Als ik de volgende dag de yurt uitstap, zijn alle kleuren zijn pastel geworden. Het is nog vroeg, maar licht. Op de drinkbak van de ganzen ligt een dikke plak ijs. Ik zou een rondje moeten lopen, hardlopen. Ik zou van alles moeten want ik ben hier nu dan zou ik toch gebruik moeten maken van dat ik hier ben.

Maar dat bén ik al aan het doen. Ik ben hier gekomen om te rusten. Ik blijf die actieprikkel voelen. En binnen doe ik nog wel even een 7-minute workout want ik kan mezelf niet blijven tegenhouden.

Maar al met al rust ik.

Kijk nou:

Dan fiets ik naar huis. Ik bewonder pony’s. En heb een hele fijne dag met mijn moeder in de sauna (haar verjaardagscadeau aan mij, yes).

Komend Zusterhood-jaar wordt dus anders. Dit werd bedacht: dit jaar zit elke zuster in een cirkel, iedereen bedenkt een thema, maakt een eerste brief en daar borduren/schrijven/plakken/enz de andere zusters in die cirkel om en om op voort.
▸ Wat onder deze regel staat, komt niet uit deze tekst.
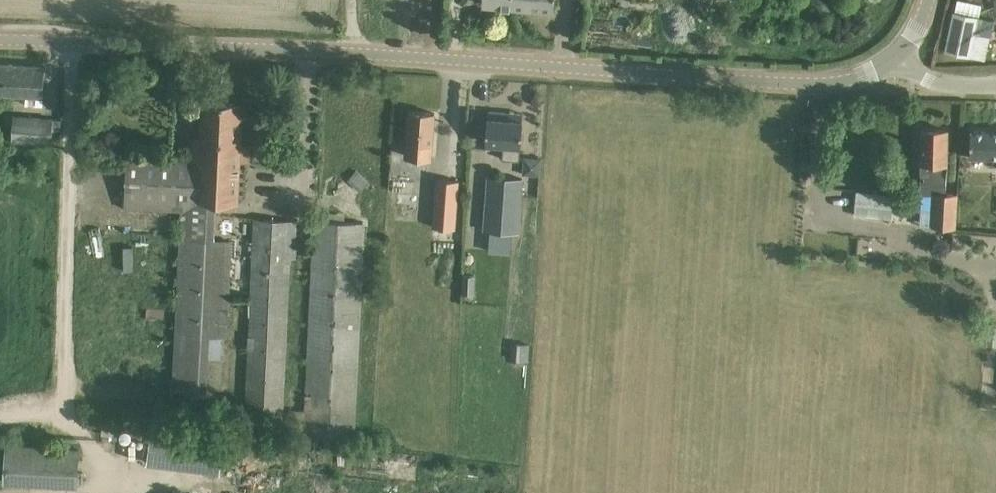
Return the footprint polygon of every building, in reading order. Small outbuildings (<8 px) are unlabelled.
[(512,6),(554,10),(555,0),(513,0),(512,6)] [(953,12),(945,51),(969,56),(974,31),(990,35),(993,20),(953,12)] [(24,106),(42,107),(45,66),(0,63),(0,94),(25,95),(24,106)] [(241,103),(202,102),(201,139),(192,138),(191,158),(126,155),(124,207),(181,210),(175,334),(229,336),(233,242),(213,241),(215,203),(237,204),(241,103)] [(432,145),(434,113),(408,111),(406,143),(407,143),(406,155),(430,157),(431,145),(432,145)] [(523,114),(488,111),(488,117),(487,117),(486,143),(503,144),(502,159),(519,160),(522,119),(523,114)] [(52,129),(53,119),(13,117),(12,140),(51,143),(52,129)] [(53,119),(52,129),(60,130),(61,120),(53,119)] [(946,194),(947,130),(921,129),(920,194),(933,194),(932,226),(955,227),(956,194),(946,194)] [(971,130),(970,156),(995,156),(995,131),(971,130)] [(541,173),(542,159),(525,158),(524,172),(541,173)] [(518,232),(522,178),(488,176),(485,230),(518,232)] [(436,179),(433,227),(455,228),(458,181),(436,179)] [(891,219),(892,206),(855,202),(854,215),(891,219)] [(295,259),(297,220),(253,218),(243,428),(282,430),(283,408),(290,259),(295,259)] [(365,222),(313,220),(304,409),(303,430),(303,436),(355,439),(365,222)] [(219,473),(224,431),(152,423),(147,465),(219,473)] [(77,486),(78,450),(6,446),(5,482),(77,486)]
Een nieuw model voor een nieuw jaar. Ik heb zin om weer geprikkeld te worden.

* Mocht je nu ook daar willen slapen, dan moet je heel lang wachten want de yurt is vrij volgeboekt komend jaar (ai)
** lekkere typfout
*** Het thema was toen "een brief aan jezelf", zag ik toen ik het net opzocht. Nou, dat was dus precies wat ik deed.